A non-coding coding agent

We love coding agents. They can build a full-featured SaaS and potentially make you a millionaire if you leave them running overnight with the right prompt. They will burn your GPU or your budget, include a few unprompted vulnerabilities, will bloat your code risking your sanity once you start debugging it, will put emojis in your comments, and will ultimately make you question your life choices.

So I thought, if they are so cool — it must be interesting to build one myself and steal the fame of Anthropic.

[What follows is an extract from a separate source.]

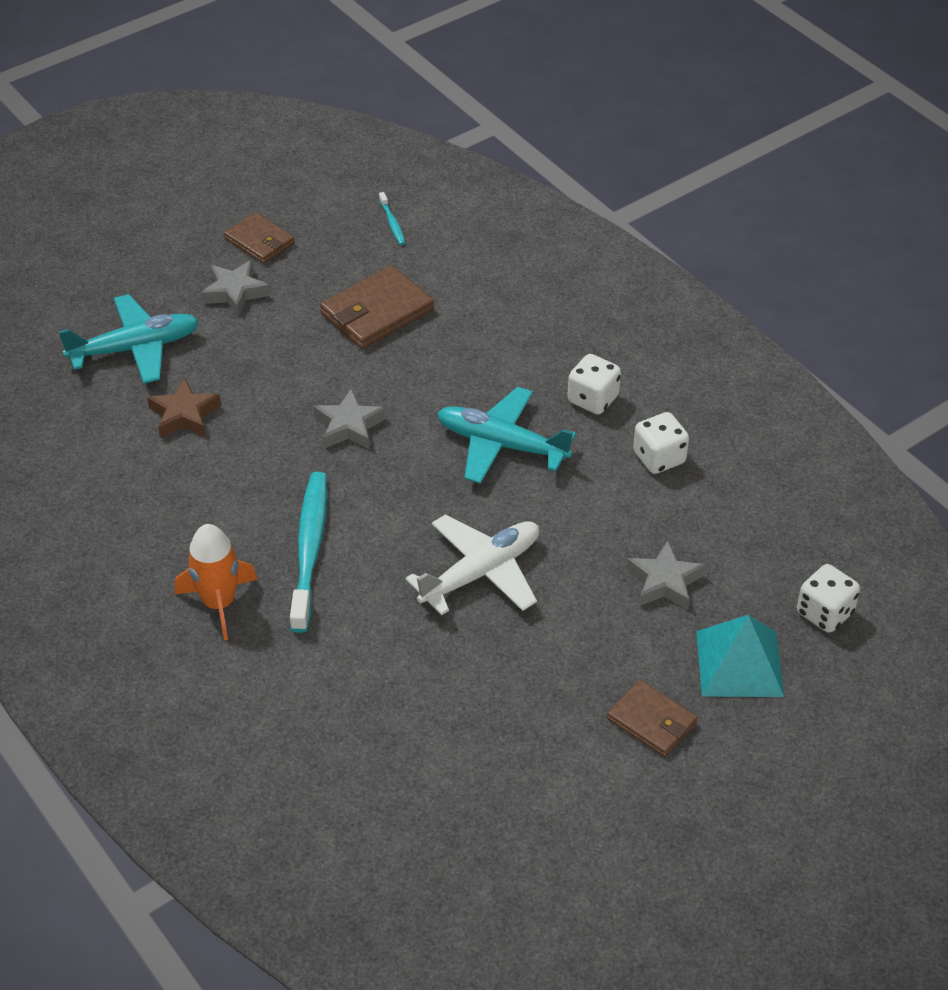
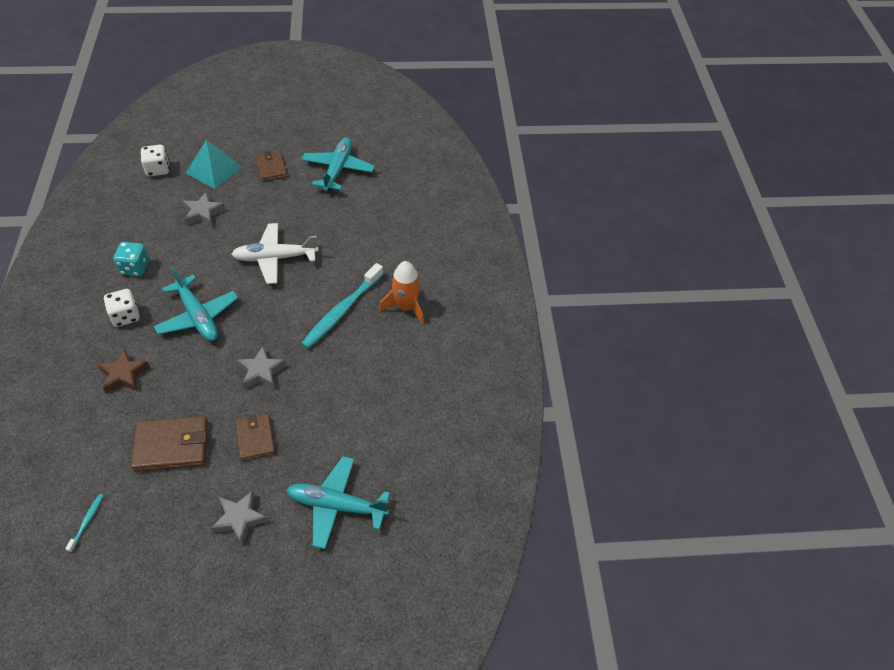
camera: 150 degrees left, 5 degrees up
(184, 415) = (343, 432): brown star -> brown star (124, 375)
(259, 241) = (185, 561): brown wallet -> brown wallet (255, 438)
(536, 786) = (338, 169): none -> turquoise plane
(659, 458) = (135, 268): white dice -> turquoise dice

But as you know, this blog is often on the edge of absurdic programming, so the agent we’re building today is probably the first non-coding coding agent.

The agent would be called Socreates (yes, with a typo), and it is a Socratic agent. It will catch your mistakes, challenge your decisions, act as a rubber duck with brutal opinions — but it will never touch your code. You have to type it all yourself. And I’ve heard many developers actually enjoyed writing code in the good old days. Some even called themselves “coders”.

A gent

Before diving into code, let’s clarify what a “coding agent” actually is.

We know that LLM is just a next-token predictor. A reasoning model is the same LLM trained to spend more time on intermediate steps. An agent is a control loop that uses LLM to decide what to inspect, which tools to call, and when to stop.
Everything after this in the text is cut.